TEXT PROVIDED:

# Inmate keeps baby ven brown snake in cell. Story shows Antaresia LOL



## Grogshla (Jan 21, 2016)

http://www.msn.com/en-au/news/austr...-a-pet/ar-BBouDLA?li=AAgfYrC&ocid=mailsignout


----------



## centrallian11 (Jan 21, 2016)

Once again the media has the snake species wrong not even a snake but a python


----------



## Herpo (Jan 21, 2016)

Correct me if I'm wrong, but isn't a python a snake? 

- - - Updated - - -

Lol, I love how the snake catcher didn't notice that it was a spotted...


----------



## Evil_Birdy (Jan 21, 2016)

Wow! So . . . . . that means that the pet shop was wrong and they actually sold me a venomous baby brown snake when they said it was a spotted python! Whatever shall I do? I'm glad I've never been bitten I could have died!



(For those of you that might think I'm an idiot I was being sarcastic).


----------



## Raymonde (Jan 21, 2016)

My bet is on the image being a random "brown" coloured snake from the internet, rather than it being the actual snake that was found at the prison...


----------



## Snapped (Jan 21, 2016)

Yes, clearly the snake in the photo provided is not a baby snake at all, let alone a brown.

Lucky the prisoner wasn't bitten, how did he think he was going to feed it? :facepalm:


----------



## Herpo (Jan 22, 2016)

Snapped said:


> Lucky the prisoner wasn't bitten, how did he think he was going to feed it? :facepalm:



Fingers?


----------



## BredliFreak (Jan 22, 2016)

Don't drop the soap  but this time it is slightly more life threatening...

Wait does this mean Red is a coastal taipan? Awesome:shock:.


----------

JOB 1:
Repeat the listing from the line holding "family: Corvidae" through the end of the listing, inclusive. Leave the pictures out.
The forum thread and the listing come from unrelated sources.

DATA SHOWN:
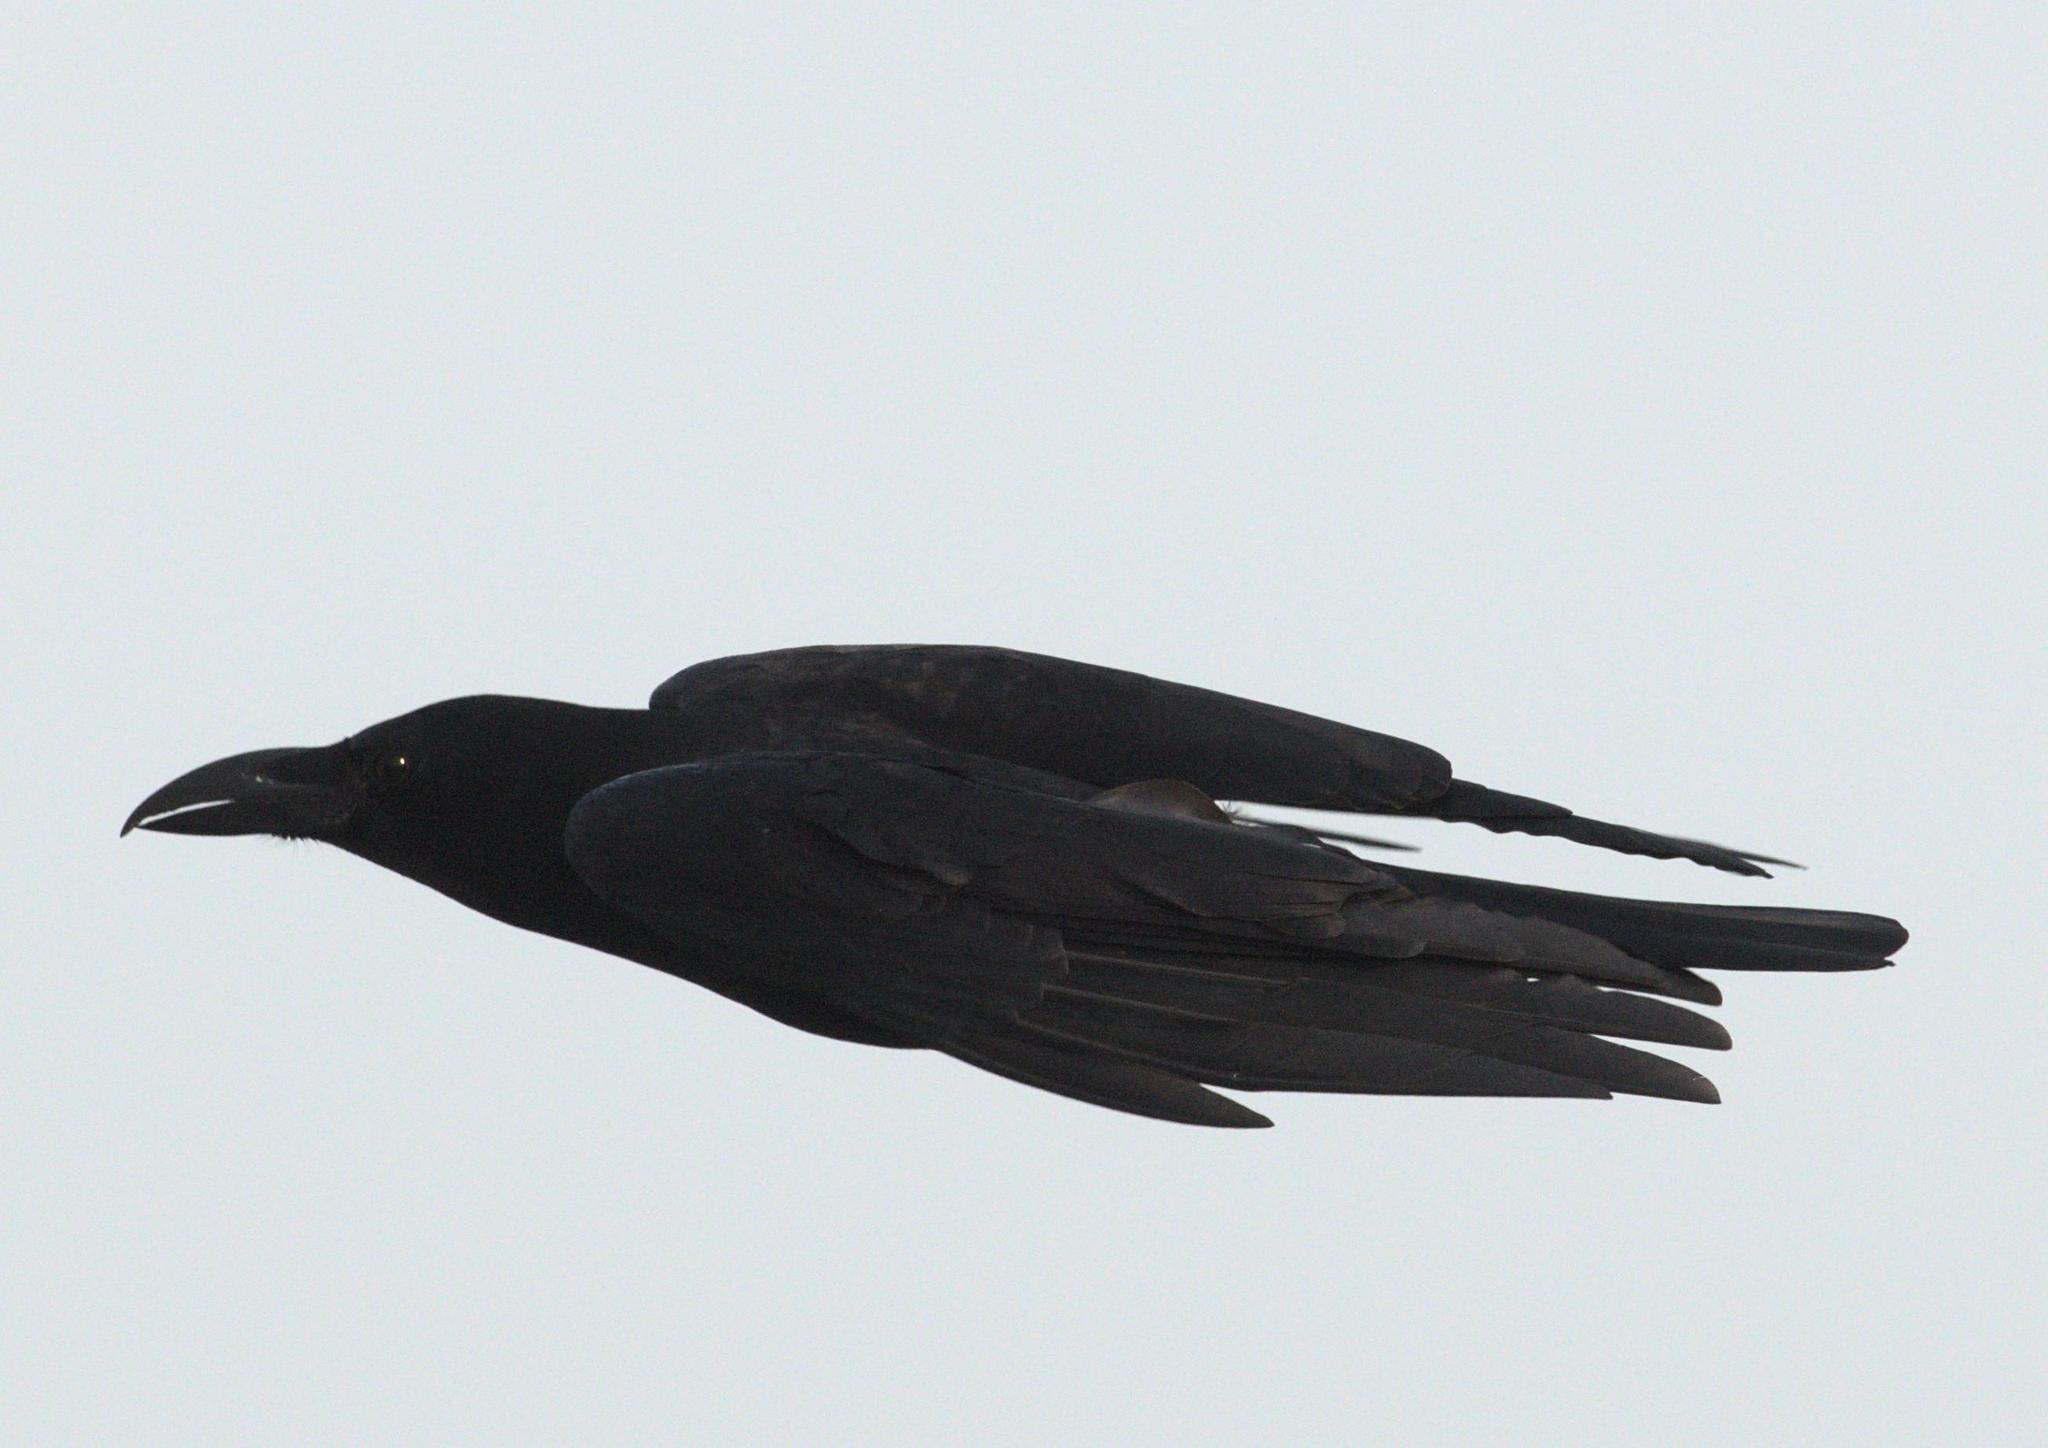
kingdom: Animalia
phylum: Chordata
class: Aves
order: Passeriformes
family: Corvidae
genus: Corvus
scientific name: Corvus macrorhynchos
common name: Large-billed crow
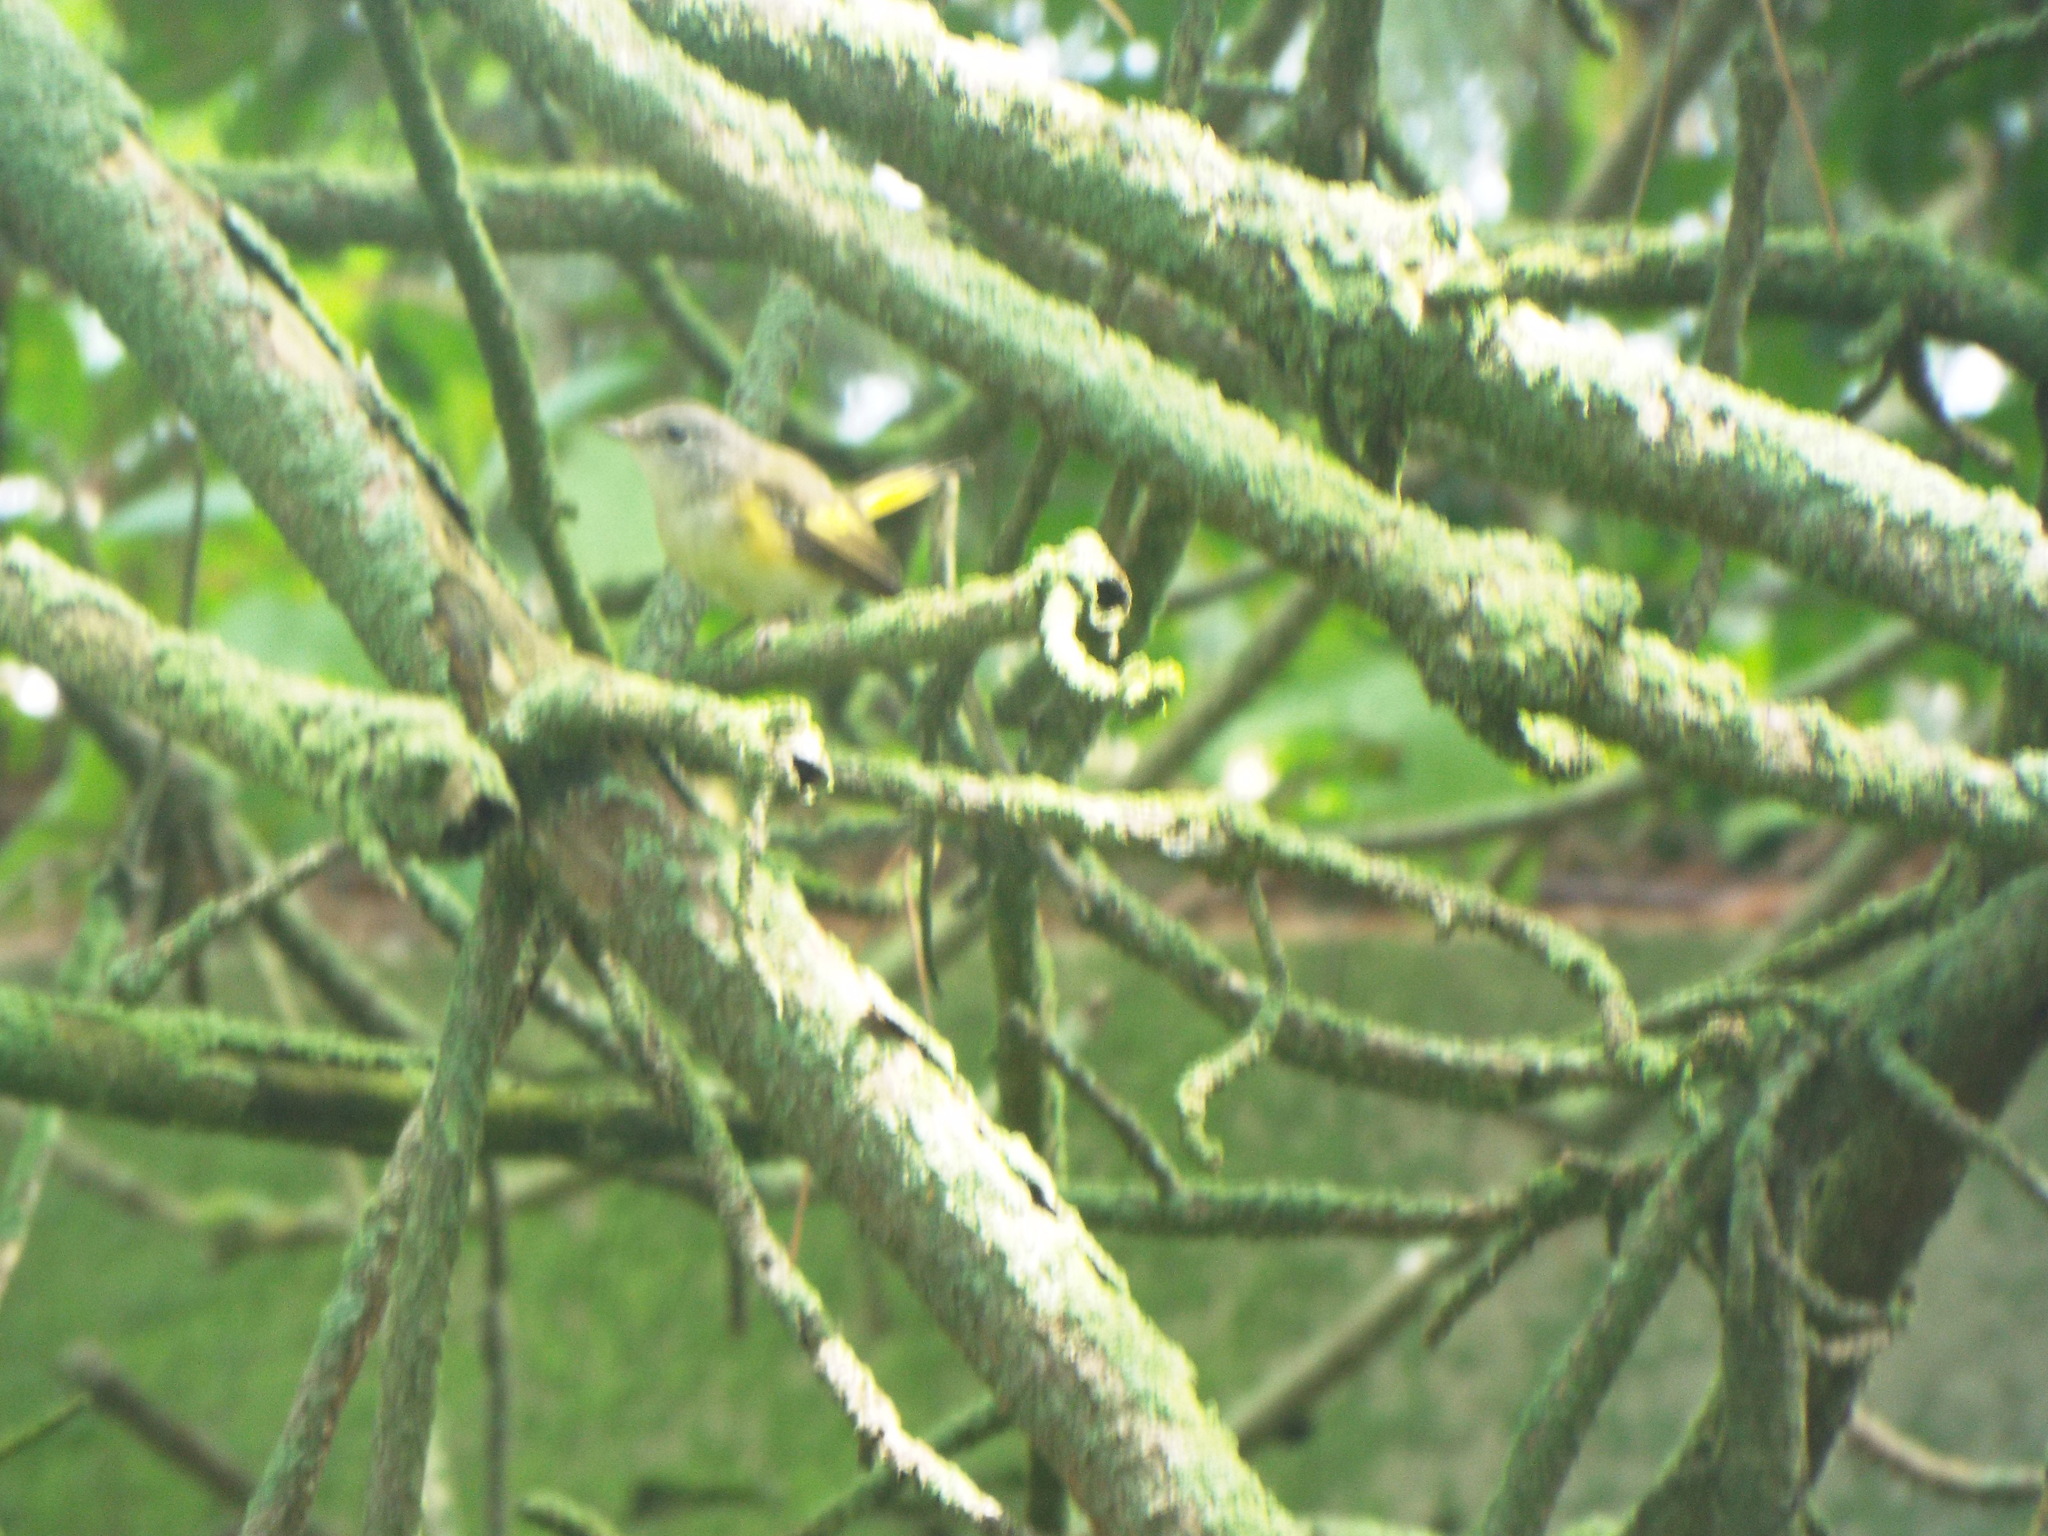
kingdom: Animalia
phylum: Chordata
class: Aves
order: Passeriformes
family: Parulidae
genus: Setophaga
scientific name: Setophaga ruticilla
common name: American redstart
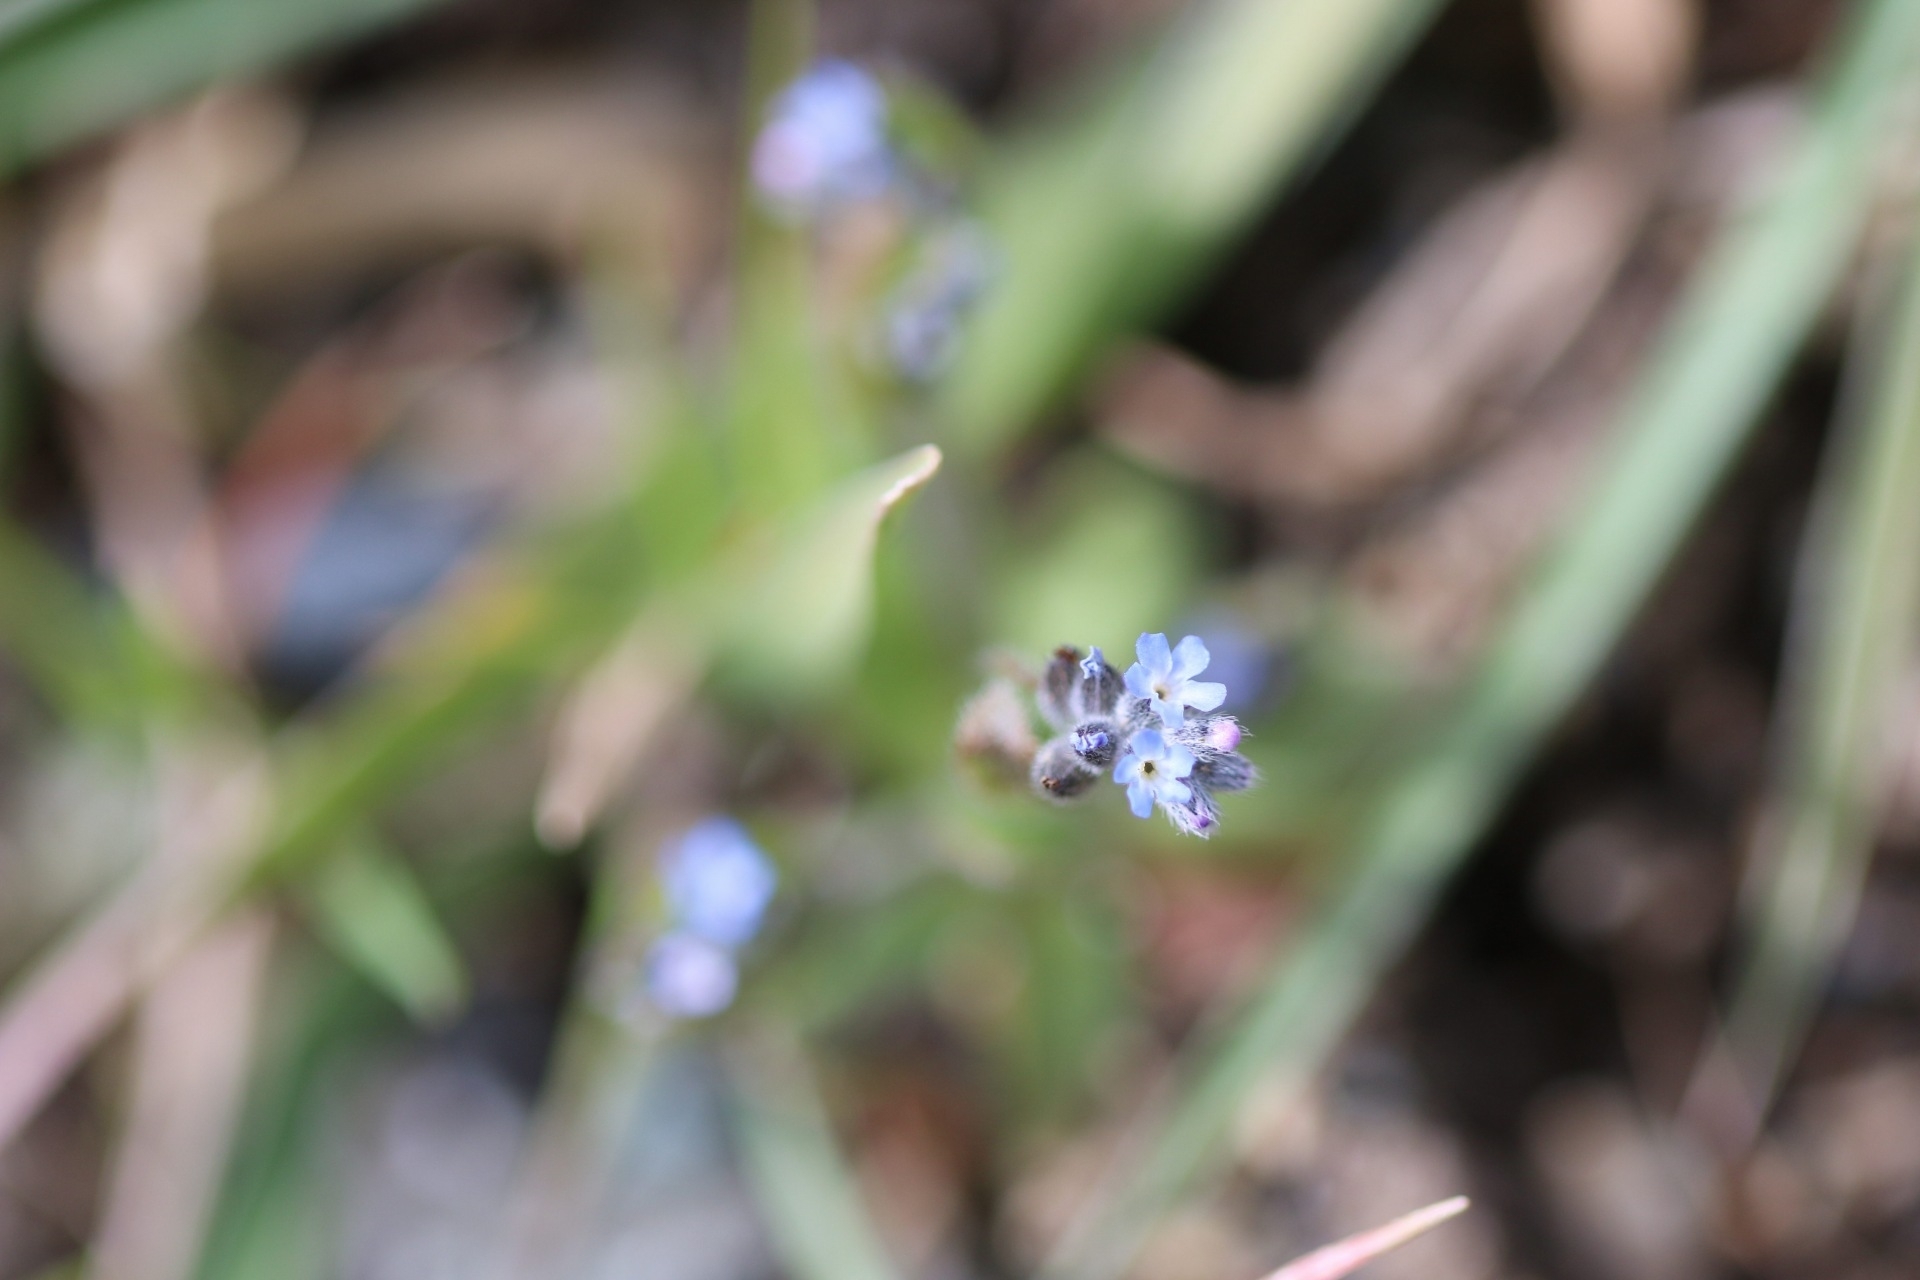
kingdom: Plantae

JOB 2:
Name every distinct username that posts in the forum thread about the inmate's snake.

WRITTEN SOLUTION 1:
family: Corvidae
genus: Corvus
scientific name: Corvus macrorhynchos
common name: Large-billed crow
kingdom: Animalia
phylum: Chordata
class: Aves
order: Passeriformes
family: Parulidae
genus: Setophaga
scientific name: Setophaga ruticilla
common name: American redstart
kingdom: Plantae

WRITTEN SOLUTION 2:
Grogshla, centrallian11, Herpo, Evil_Birdy, Raymonde, Snapped, BredliFreak